Another trend across the readings in January is that, while medium-sized and small companies reported deterioration for all sub-indices, large operations noted minimal change from the previous month. It may be that these firms have a more steady customer base and did not suffer a prominent fall-off in new orders (and therefore output) in January. They are more confident of repeat orders.
The reading for employment was again below water, at 49. Since GDP per head has not been positive since Q3 ’15, business has naturally been reluctant to hire additional labour.

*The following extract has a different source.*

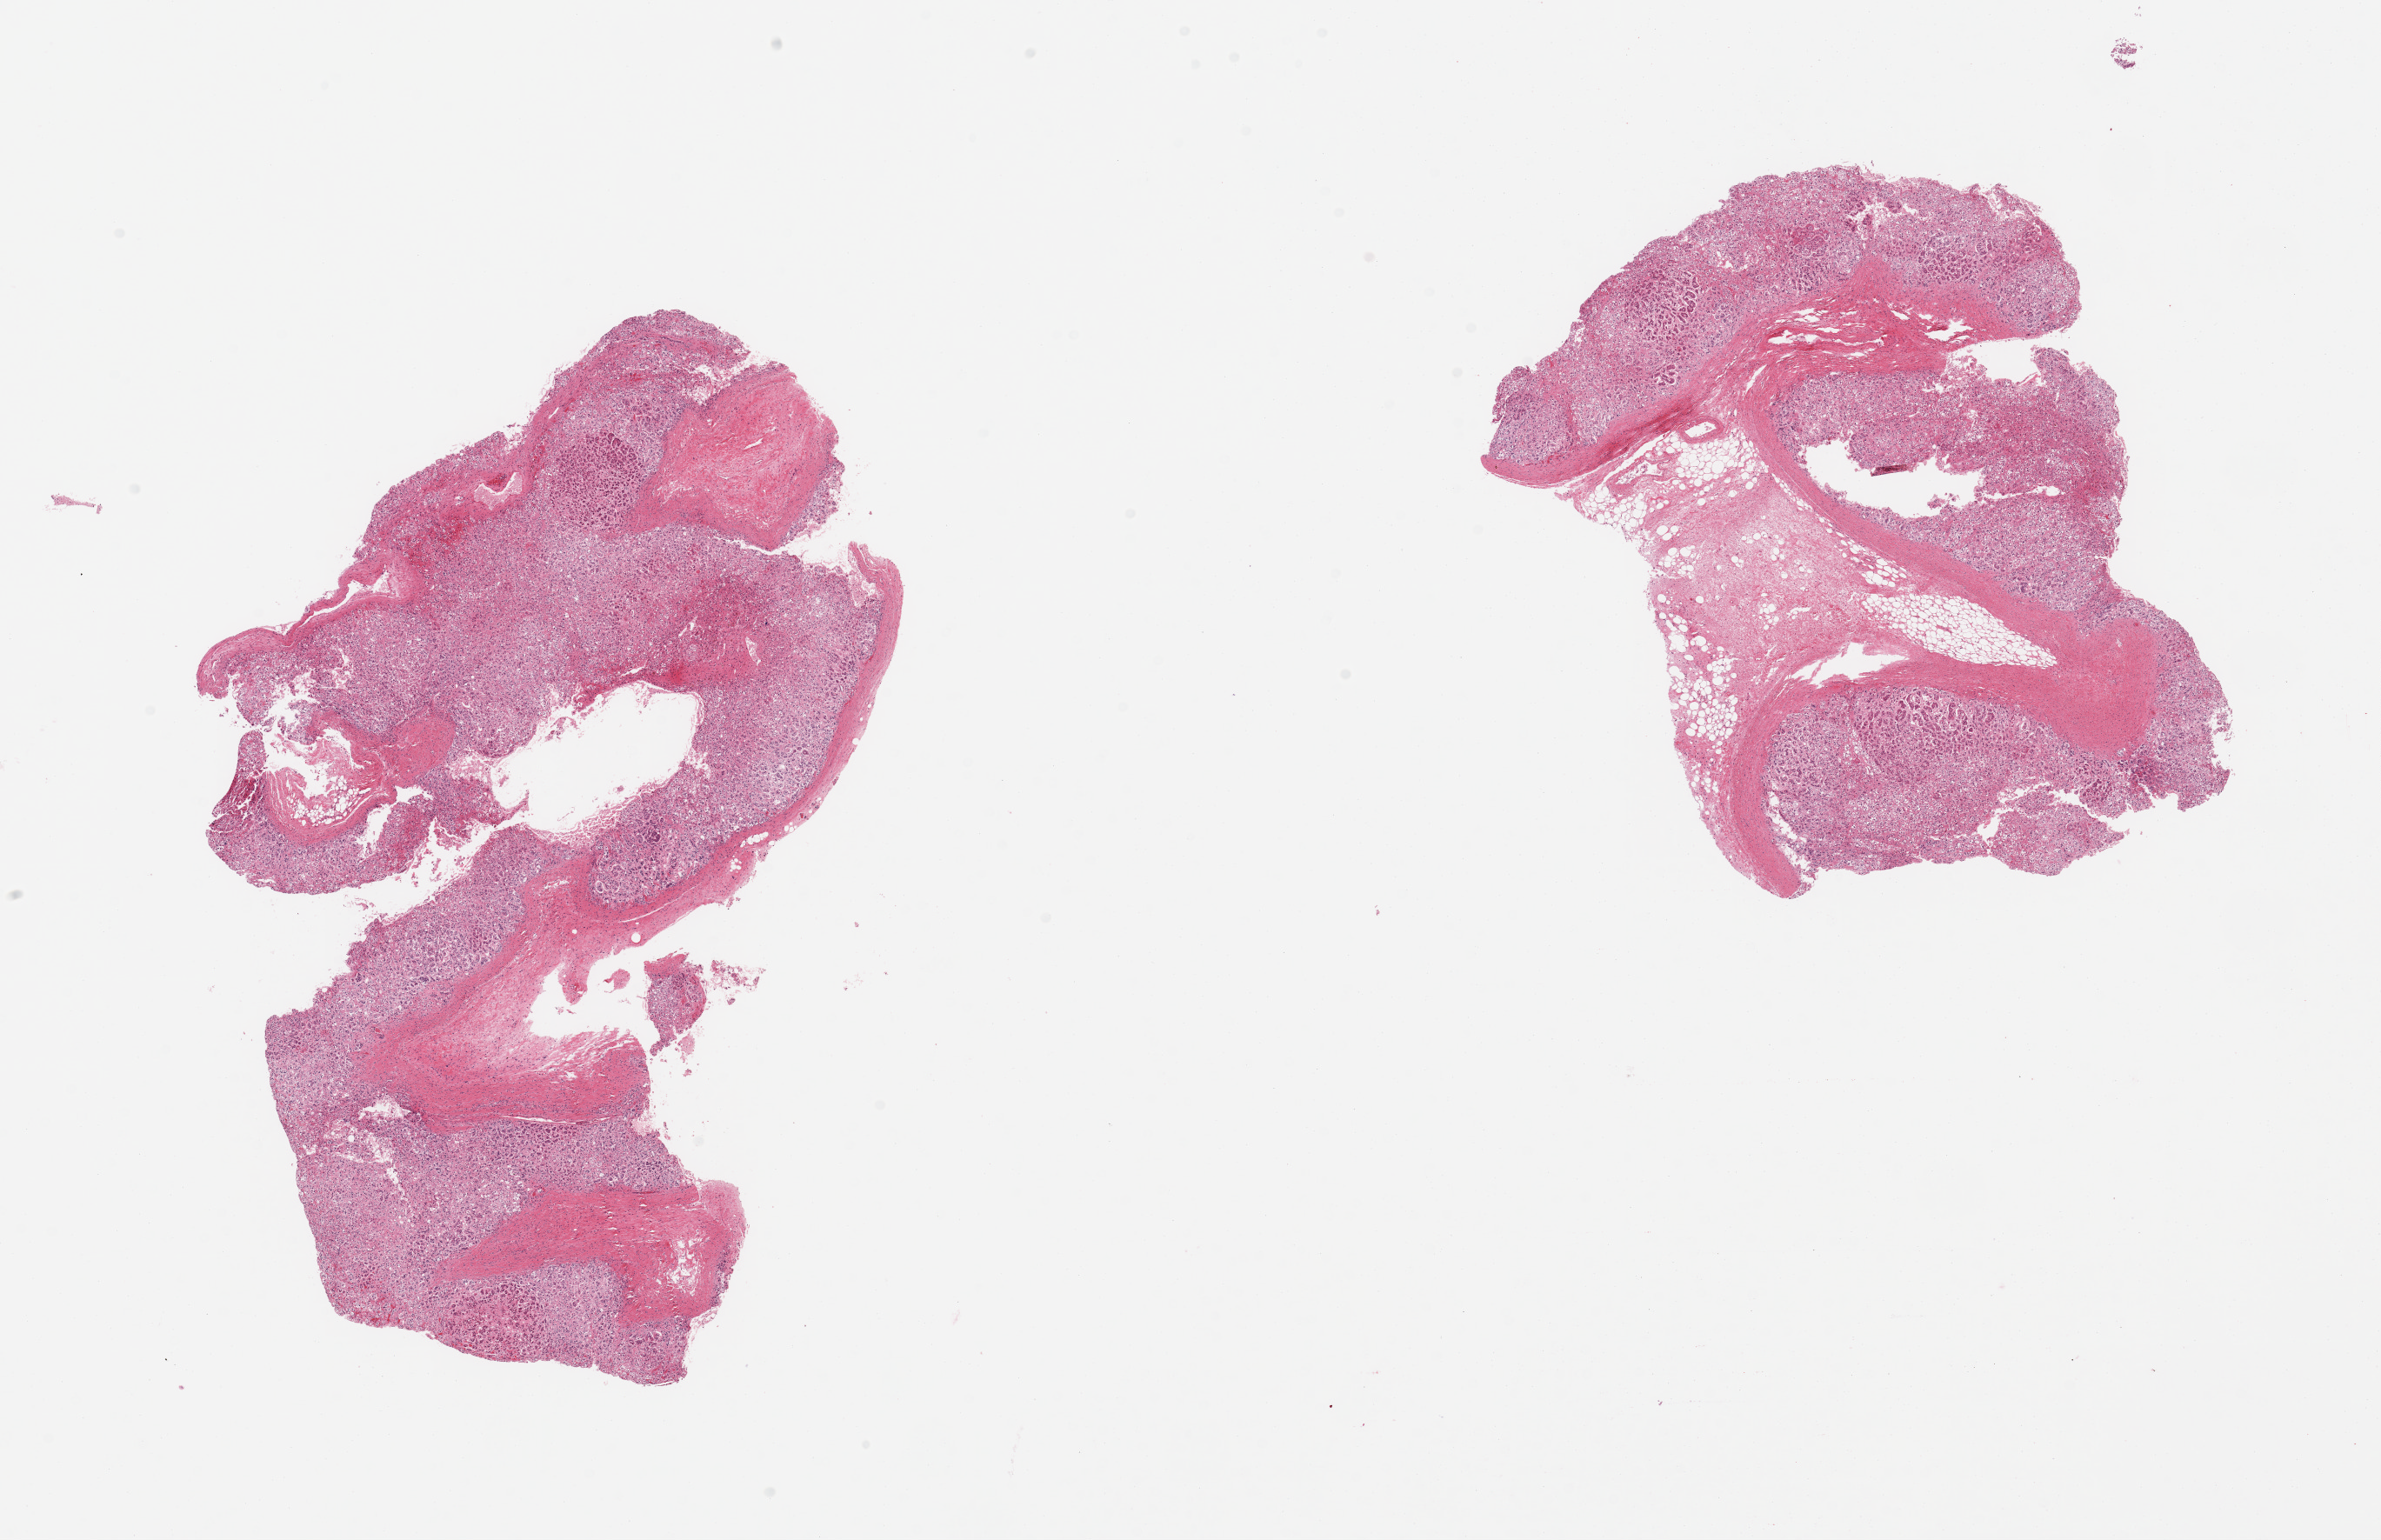
Haematoxylin and eosin whole-slide image, low-resolution overview of the scanned area, about 21.7 x 14.0 mm (slide scanned at 20x). PAXgene-fixed, paraffin-embedded tissue. Target tissue: adrenal gland. Tissue donor sample. Donor sex: male.
- pathologist's review note for this sample: 2 pieces, moderate to advance autolysis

According to the National Bureau for Statistics, the unemployment rate in Q2 ’20 was 27.1% and the underemployment rate a further 28.6%.
The most common response in our surveys is ‘no change’. The proportion has declined in line with the trend for medium-sized and small operations already noted. Yet it still accounted for more than 40% of responses for all five sub-indices. In employment, it again exceeded 90%.
On a 12-month moving average basis, the headline index eased from 51.4 to 50.7.
There has been no common pattern in headline readings in February. Our hunch is that we will see a modest improvement off a particularly low January.